Top of INPUT DATA

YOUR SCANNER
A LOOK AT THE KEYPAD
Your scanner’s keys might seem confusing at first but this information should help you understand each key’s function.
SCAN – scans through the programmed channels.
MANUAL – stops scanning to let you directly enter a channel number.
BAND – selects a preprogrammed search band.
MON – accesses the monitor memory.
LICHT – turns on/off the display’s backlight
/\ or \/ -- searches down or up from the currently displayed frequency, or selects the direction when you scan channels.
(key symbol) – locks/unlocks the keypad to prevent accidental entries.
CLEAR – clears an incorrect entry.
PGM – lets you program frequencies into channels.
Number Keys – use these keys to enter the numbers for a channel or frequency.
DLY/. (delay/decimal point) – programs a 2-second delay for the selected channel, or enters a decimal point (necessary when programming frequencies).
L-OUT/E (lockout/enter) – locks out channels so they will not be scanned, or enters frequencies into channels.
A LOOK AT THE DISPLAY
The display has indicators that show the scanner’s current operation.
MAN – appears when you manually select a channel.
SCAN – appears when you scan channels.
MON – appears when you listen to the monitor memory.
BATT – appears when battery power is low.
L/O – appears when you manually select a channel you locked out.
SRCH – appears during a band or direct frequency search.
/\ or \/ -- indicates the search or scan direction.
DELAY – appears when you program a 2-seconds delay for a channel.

Bottom of INPUT DATA
Top of INPUT DATA

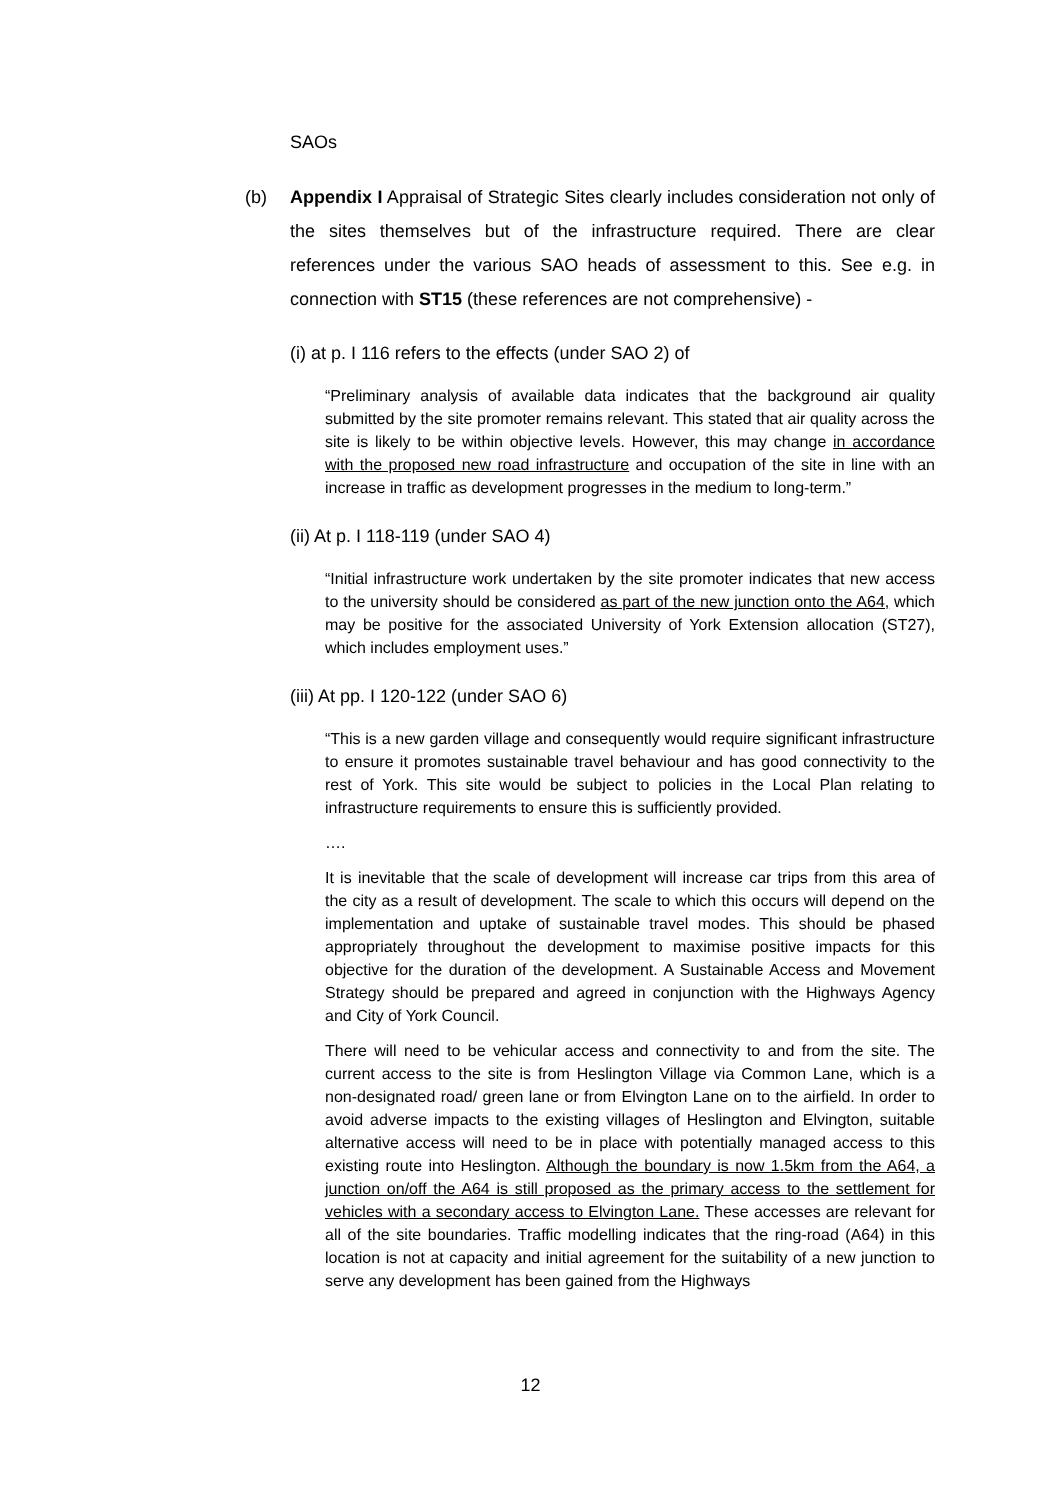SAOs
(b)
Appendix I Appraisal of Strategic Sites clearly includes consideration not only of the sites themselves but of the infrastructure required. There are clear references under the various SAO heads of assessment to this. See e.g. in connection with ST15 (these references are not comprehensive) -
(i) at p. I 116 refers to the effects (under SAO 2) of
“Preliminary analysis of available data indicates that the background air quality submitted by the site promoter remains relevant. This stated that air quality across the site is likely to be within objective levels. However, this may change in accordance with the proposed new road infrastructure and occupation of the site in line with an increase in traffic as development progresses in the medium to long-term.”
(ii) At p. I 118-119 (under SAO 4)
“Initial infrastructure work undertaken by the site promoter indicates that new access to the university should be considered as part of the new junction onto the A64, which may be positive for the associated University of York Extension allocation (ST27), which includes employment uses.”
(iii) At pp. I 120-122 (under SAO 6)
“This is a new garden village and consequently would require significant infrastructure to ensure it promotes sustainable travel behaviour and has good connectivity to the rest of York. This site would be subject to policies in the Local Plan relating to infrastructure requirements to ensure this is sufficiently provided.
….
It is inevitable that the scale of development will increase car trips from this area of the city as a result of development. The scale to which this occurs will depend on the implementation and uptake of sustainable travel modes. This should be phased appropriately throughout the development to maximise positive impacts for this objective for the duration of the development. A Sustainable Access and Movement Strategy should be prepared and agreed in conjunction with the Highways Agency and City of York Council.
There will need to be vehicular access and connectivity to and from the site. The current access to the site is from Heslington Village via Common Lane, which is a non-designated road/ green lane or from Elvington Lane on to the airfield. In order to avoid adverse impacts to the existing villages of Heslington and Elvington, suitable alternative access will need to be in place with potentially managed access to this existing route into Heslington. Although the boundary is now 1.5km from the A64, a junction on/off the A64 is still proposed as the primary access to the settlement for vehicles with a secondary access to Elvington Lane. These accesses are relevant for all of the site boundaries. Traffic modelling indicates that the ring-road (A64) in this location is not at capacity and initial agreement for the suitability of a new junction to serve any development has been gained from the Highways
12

Bottom of INPUT DATA

**PROBLEM REQUIREMENTS**
Show me all lines in the records that contain "York".

**RESPONSE BOX**
“Initial infrastructure work undertaken by the site promoter indicates that new access to the university should be considered as part of the new junction onto the A64, which may be positive for the associated University of York Extension allocation (ST27), which includes employment uses.”
“This is a new garden village and consequently would require significant infrastructure to ensure it promotes sustainable travel behaviour and has good connectivity to the rest of York. This site would be subject to policies in the Local Plan relating to infrastructure requirements to ensure this is sufficiently provided.
It is inevitable that the scale of development will increase car trips from this area of the city as a result of development. The scale to which this occurs will depend on the implementation and uptake of sustainable travel modes. This should be phased appropriately throughout the development to maximise positive impacts for this objective for the duration of the development. A Sustainable Access and Movement Strategy should be prepared and agreed in conjunction with the Highways Agency and City of York Council.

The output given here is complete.